Элен измучилась до предела, у меня поднялось давление, кровь приливала к голове. Особенно терзали нас перемежающиеся агонии и воскрешения и овладевавшие нами противоречивые чувства. Зрители на этих гонках страдания и смерти, мы страстно желали, чтобы первой к финишу пришла смерть. Но когда во сне лицо матери вдруг мертвело, мы с тревогой следили за слабым колыханием черного шнурка от часов на ее белом халате: страх, что этот судорожный вздох будет последним, сжимал нам горло.

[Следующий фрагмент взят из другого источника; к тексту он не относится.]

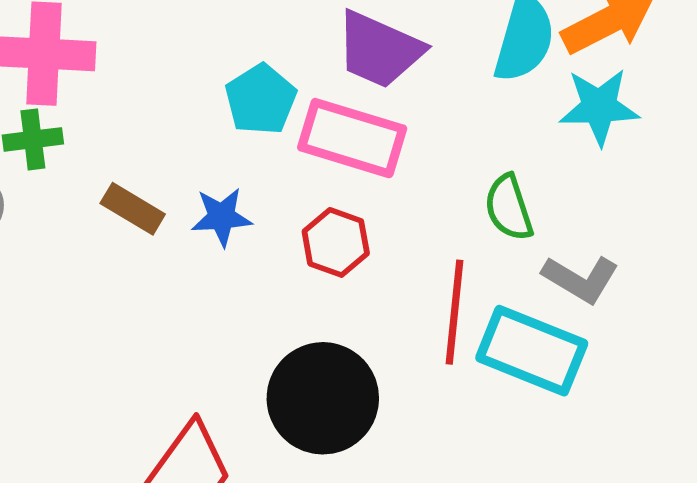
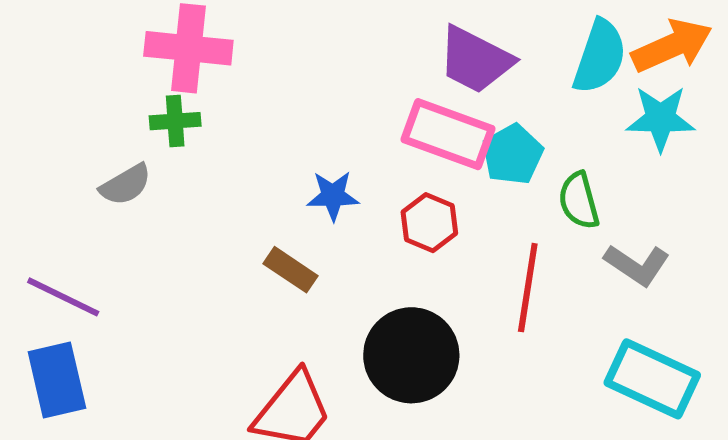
cyan pentagon: (261, 99) -> (513, 154), moved
brown rectangle: (133, 209) -> (291, 270), moved
cyan rectangle: (532, 351) -> (652, 379), moved

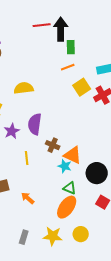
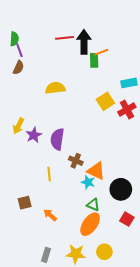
orange line: (68, 67) -> (101, 52), moved
yellow semicircle: (24, 88) -> (55, 88), moved
purple star: (12, 131) -> (34, 135), moved

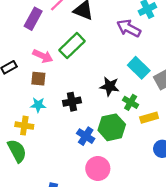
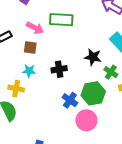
green rectangle: (72, 46) -> (61, 20), turned 45
pink circle: (98, 169) -> (86, 120), moved

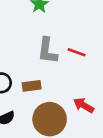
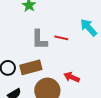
brown rectangle: (32, 86) -> (31, 67), size x1.5

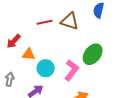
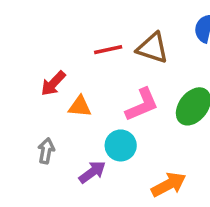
cyan circle: (46, 68) -> (121, 145), moved
pink L-shape: (72, 70) -> (142, 105), moved, turned 30

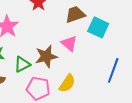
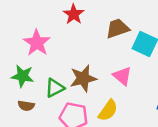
pink triangle: (69, 43) -> (122, 76), moved

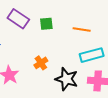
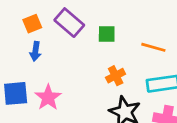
orange cross: (41, 63) -> (116, 76), moved

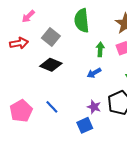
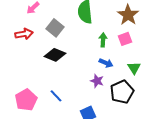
blue arrow: (94, 73) -> (106, 63), moved, turned -128
purple star: (94, 107) -> (97, 81), moved

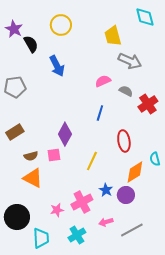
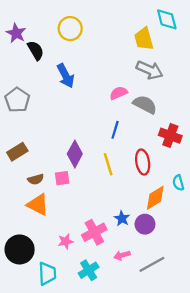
yellow trapezoid: (113, 36) -> (144, 39), moved
gray pentagon: (15, 87) -> (17, 100), turned -30
gray semicircle: (126, 91) -> (145, 105), size x1.5
red cross: (148, 104) -> (170, 136), moved, turned -36
yellow line: (92, 161) -> (108, 164), moved, turned -42

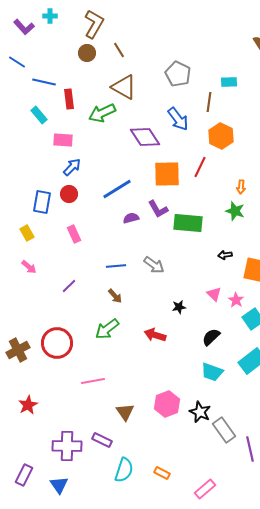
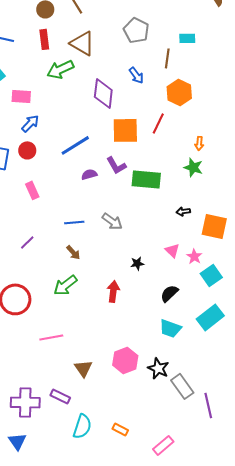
red rectangle: (69, 99) -> (44, 39), moved
blue arrow: (178, 119) -> (136, 75), size x0.7
purple diamond: (145, 137) -> (103, 93), turned 40
red arrow: (155, 335) -> (113, 291), turned 80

Когда в воскресенье днем я ушла от нее, она чувствовала себя неплохо. В понедельник утром ее осунувшееся лицо меня испугало: ее плоть словно таяла на глазах, пожираемая полчищем невидимых организмов. Накануне в десять часов вечера Элен сунула сиделке записку: «Не вызвать ли из дома сестру?» Сиделка отрицательно качнула головой: сердце пока справлялось. Однако новые беды подступали к маме. Госпожа Гонтран показала мне ее правый бок: сквозь поры просачивались капли влаги, простыня намокла. Мама уже почти не мочилась, ее тело вздувалось от отека. Она с недоумением разглядывала свои руки, шевеля набухшими пальцами. «Это от неподвижности», — объяснила я. Экванил и уколы морфия успокаивал ее, но она чувствовала, что слабость растет, хотя и переносила ее терпеливо. «Когда мне показалось, что я уже почти выздоровела, Пышечка сказала мне одну очень важную вещь: слабость еще может вернуться. И теперь я понимаю, что все идет нормально». На одну минуту она приняла госпожу де Сент-Анж и заявила ей: «О, теперь все в порядке!». Она улыбнулась, обнажив десны, и, хотя улыбка ее походила больше на зловещий оскал скелета, в глазах матери светилась простодушная вера. После еды ей стало плохо, я бросилась к звонку, с ожесточением нажимала кнопку, вызывая медицинскую сестру. Мое желание сбывалось, она умирала, а я теряла голову. Мать выпила таблетку, и ей сразу стало легче.
Дайте мне револьвер, сжальтесь надо мной.